Summer is over, and for marketers Christmas has already started as they’ve begun planning their seasonal campaigns with 82% of them expecting sales to increase compared to last year. But many of you might be wondering when it’s okay to mention the ‘C’ word in your email campaigns. You don’t want to be the first one and be ridiculed by your subscribers, or the last one to tune in and miss the wave of early planners.
To help you, we’re going to publish a series of regular blog posts advising you what type of messages to send, how to keep your subscribers engaged as email volumes rise, and keep your brand top of mind during the holiday season.
This month we’re focusing on setting the tone, and keeping subscribers ‘warm’ until the shopping season starts.
Switch on the reds, browns and yellows
Most consumers, myself included, are still coming to grips that the season of picnics, sunny cycling days and ice creams has come to an end. Start by introducing autumnal colours in your email design like dark reds, browns and yellows. This subtly suggests the change of season and the mood for feeling warm and cozy. Accessorize and Debenhams do this very well.
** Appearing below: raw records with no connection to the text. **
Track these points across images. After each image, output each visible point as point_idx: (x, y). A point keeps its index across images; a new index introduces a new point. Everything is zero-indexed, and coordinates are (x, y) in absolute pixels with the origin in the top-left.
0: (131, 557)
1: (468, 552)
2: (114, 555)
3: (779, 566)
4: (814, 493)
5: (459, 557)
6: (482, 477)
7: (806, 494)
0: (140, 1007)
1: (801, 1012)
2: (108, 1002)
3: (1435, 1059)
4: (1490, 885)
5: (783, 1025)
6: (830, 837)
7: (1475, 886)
Subtlety is key when setting the tone
Don’t just let the colours do the talking, use your copy to set the mood for the cosy season. In the examples below Dorothy Perkins invites us to ‘Step into autumn’ with new boots, while The White Company talk about ‘comfort food, warming flavours of the season’. Fortnum & Mason also suggest a season change with ‘The chapter has nearly closed on summer picnics, and it’s not quite time to lavish parties, yet’. In terms of imagery, we can also see the fireworks behind the bottle of bubbly in their email, and the fairy lights in The White Company’s newsletter.
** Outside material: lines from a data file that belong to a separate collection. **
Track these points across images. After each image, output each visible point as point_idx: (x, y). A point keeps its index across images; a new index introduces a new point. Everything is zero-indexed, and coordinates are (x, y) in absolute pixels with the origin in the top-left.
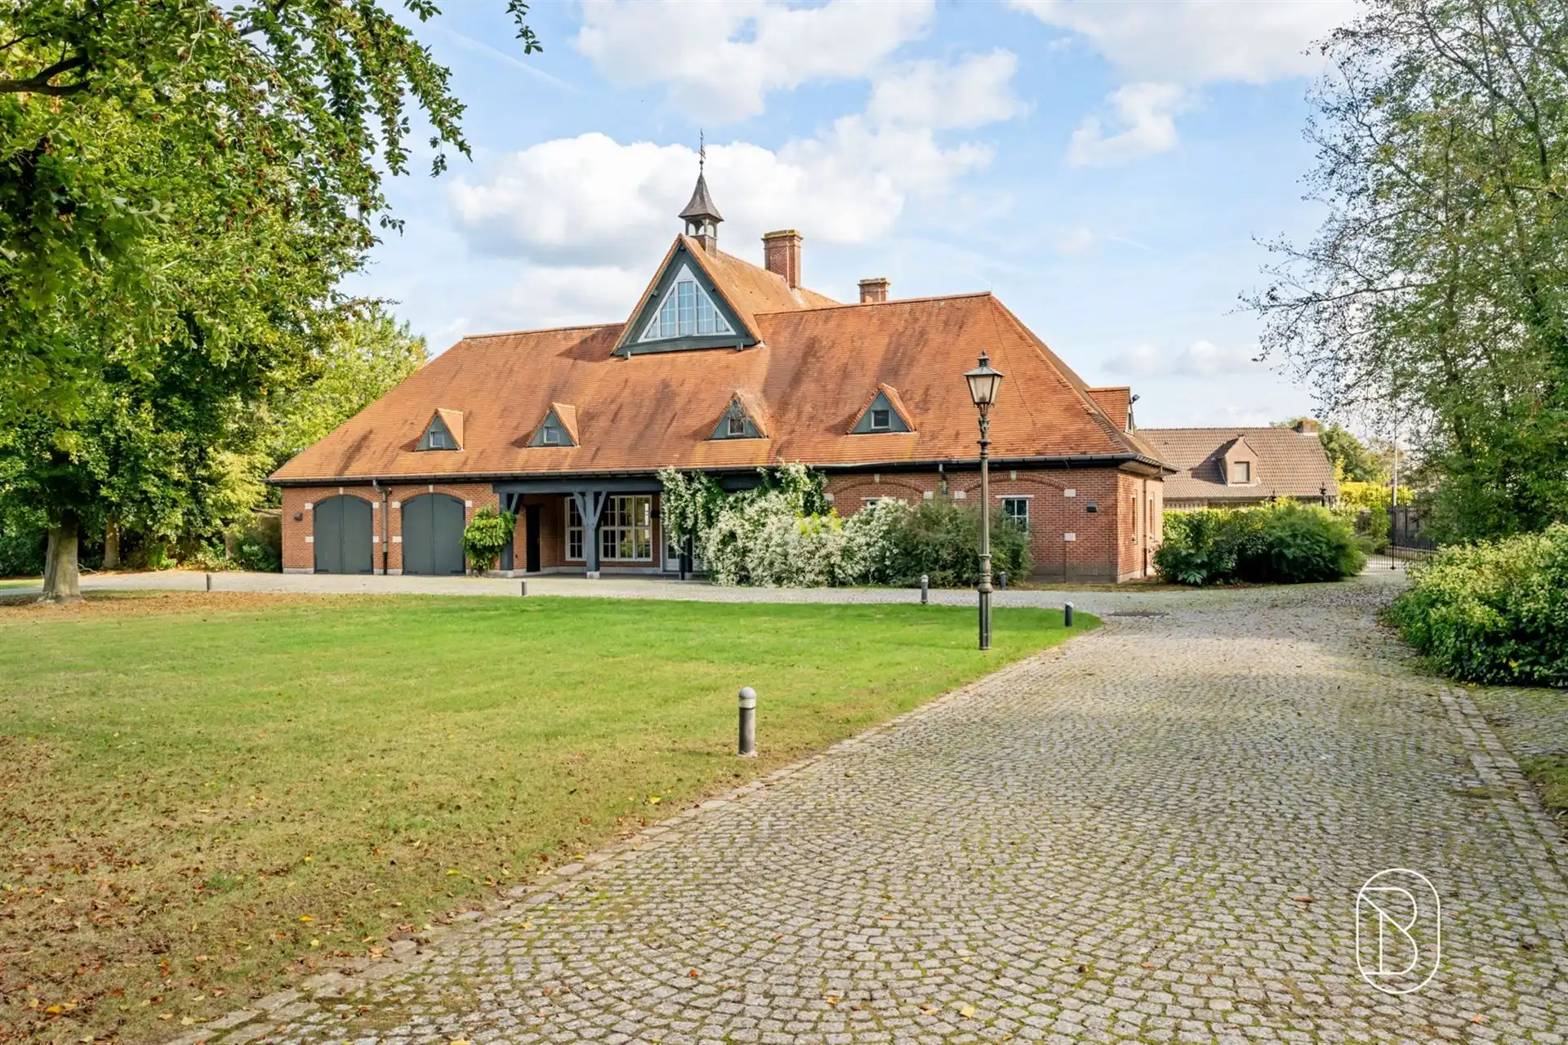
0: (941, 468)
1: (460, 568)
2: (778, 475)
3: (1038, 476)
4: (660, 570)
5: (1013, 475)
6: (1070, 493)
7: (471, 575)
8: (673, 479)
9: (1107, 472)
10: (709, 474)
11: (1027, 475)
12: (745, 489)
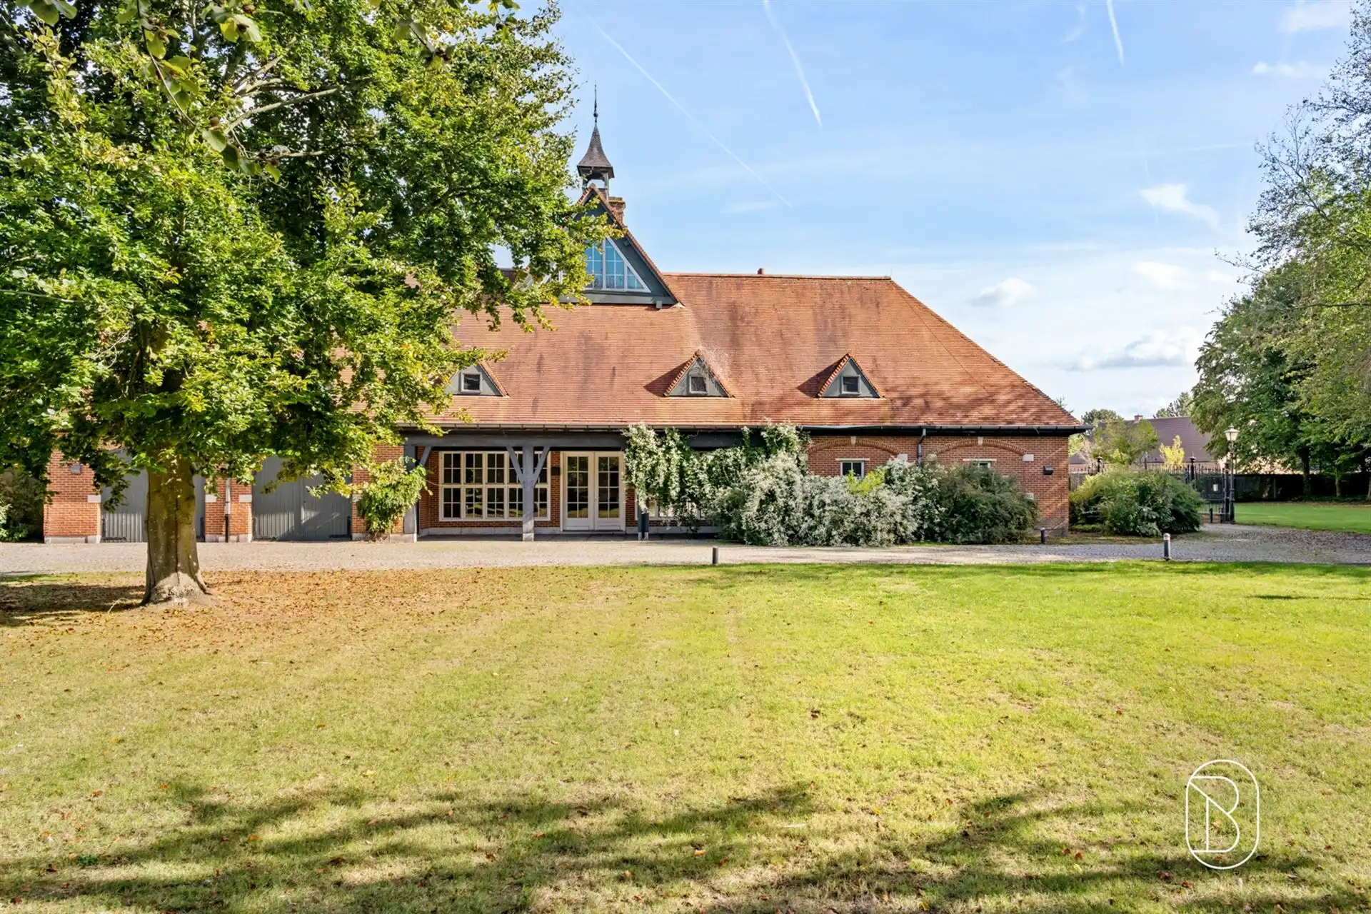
0: (924, 432)
1: (344, 532)
2: (764, 434)
3: (1002, 442)
4: (559, 530)
5: (981, 441)
6: (1029, 458)
7: (358, 540)
8: (644, 436)
9: (1058, 440)
10: (684, 432)
11: (993, 441)
12: (725, 448)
Don’t mention the ‘C’ word just yet
We might all be thinking of Christmas in our marketing teams but consumers are not ready for it yet. This chart from eMarketer shows September is definitely too early for that!
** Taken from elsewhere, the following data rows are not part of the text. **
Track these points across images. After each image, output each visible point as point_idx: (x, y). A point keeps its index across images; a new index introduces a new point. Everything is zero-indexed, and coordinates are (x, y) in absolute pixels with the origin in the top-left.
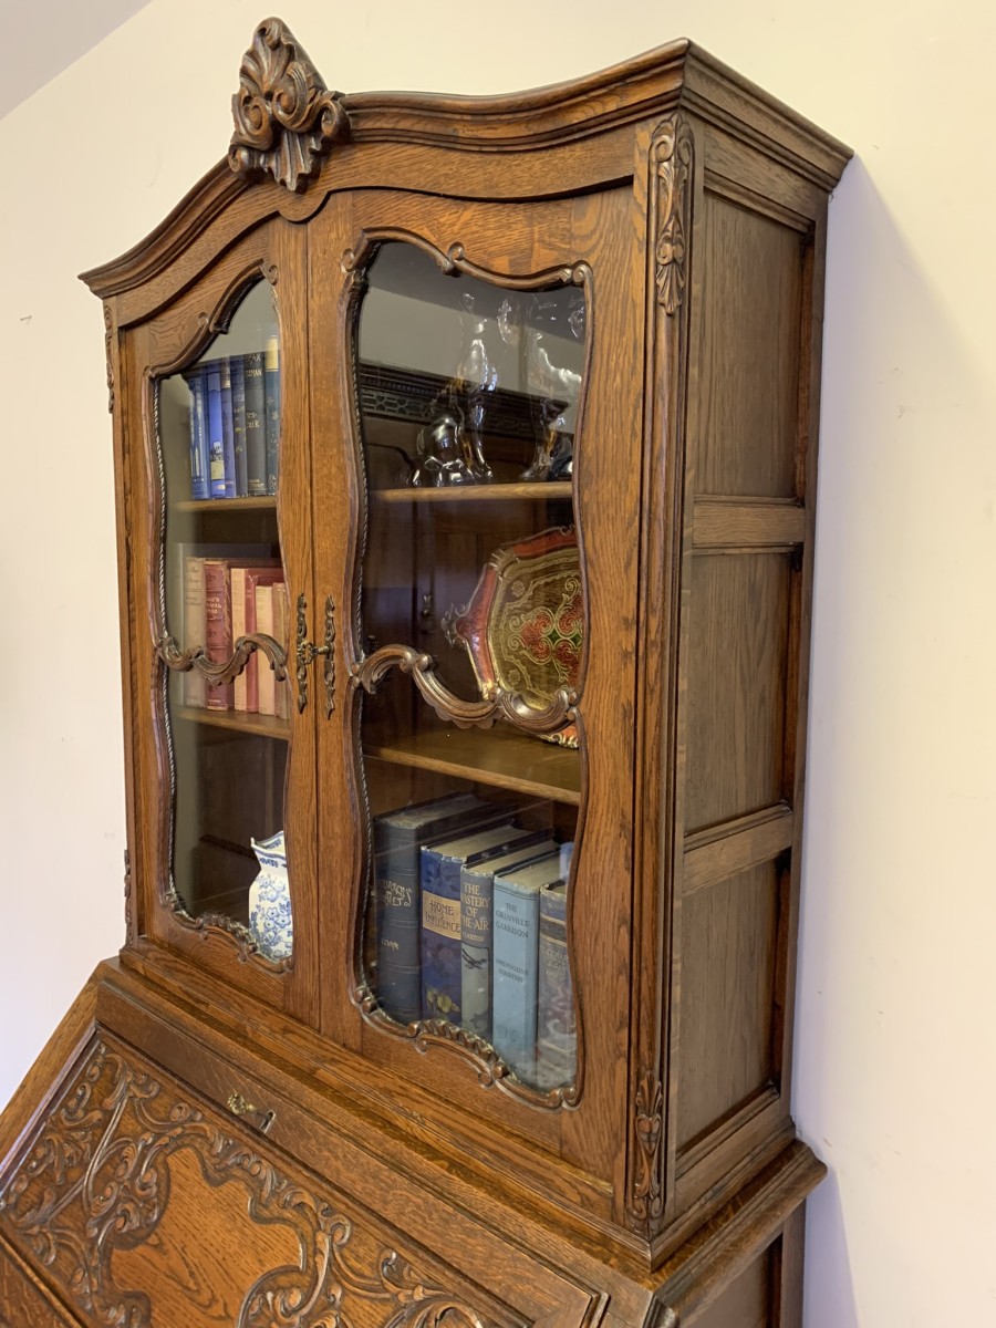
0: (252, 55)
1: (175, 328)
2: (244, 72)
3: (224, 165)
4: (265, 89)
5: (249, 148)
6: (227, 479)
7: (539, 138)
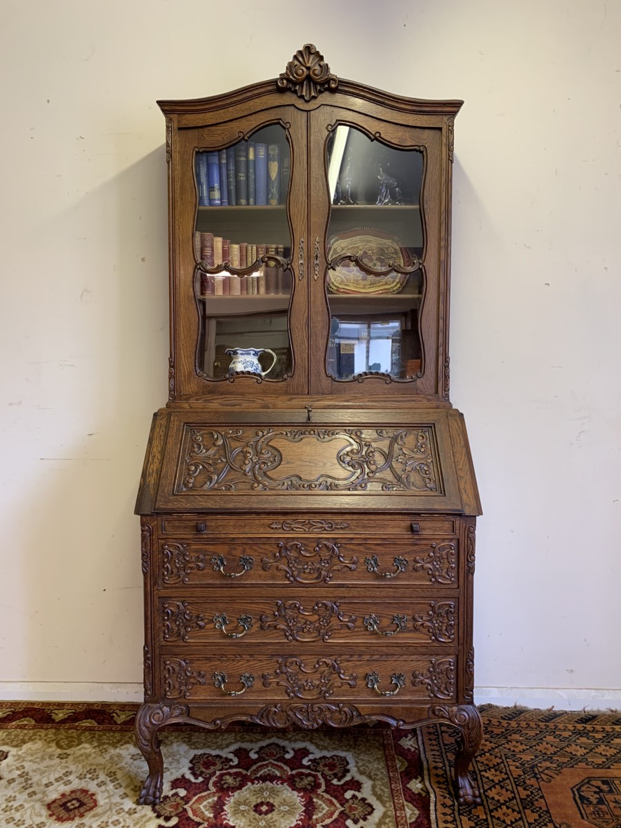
0: (300, 52)
1: (220, 134)
2: (295, 57)
3: (274, 82)
4: (308, 65)
5: (289, 80)
6: (221, 199)
7: (414, 111)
Consumers have other things to think of first like late summer holidays, back to school, Halloween, Bonfire Night for the UK, or Thanksgiving for the US. If you start too early, you could risk alienating them as they see you as too sales-focused.
Meanwhile in the Santa’s workshop…
The above tips focus on what you should be sending at the moment, but what about the focus your marketing team should have? Email thought leader Ryan Phelan wrote a great post about it for Only Influencers, and we’ll include some of his points:
- Get the key email strategy and messaging in place for the season.
- Develop emergency templates that can help you in the event that an unplanned email just needs to go out!
- Create a calendar of email campaigns and share it with your team so everyone is aware of what emails are going out
- Learn from your peers – competition or not, find case studies of strategies that have worked in the past and see if you can apply them
- Give yourself some extra time in the schedule just in case things wrong
By the time I finished this post I, for one, am feeling quite set for the cold and cosy season, so it’s mission accomplished from these brands! What examples of email campaigns setting the tone have you seen?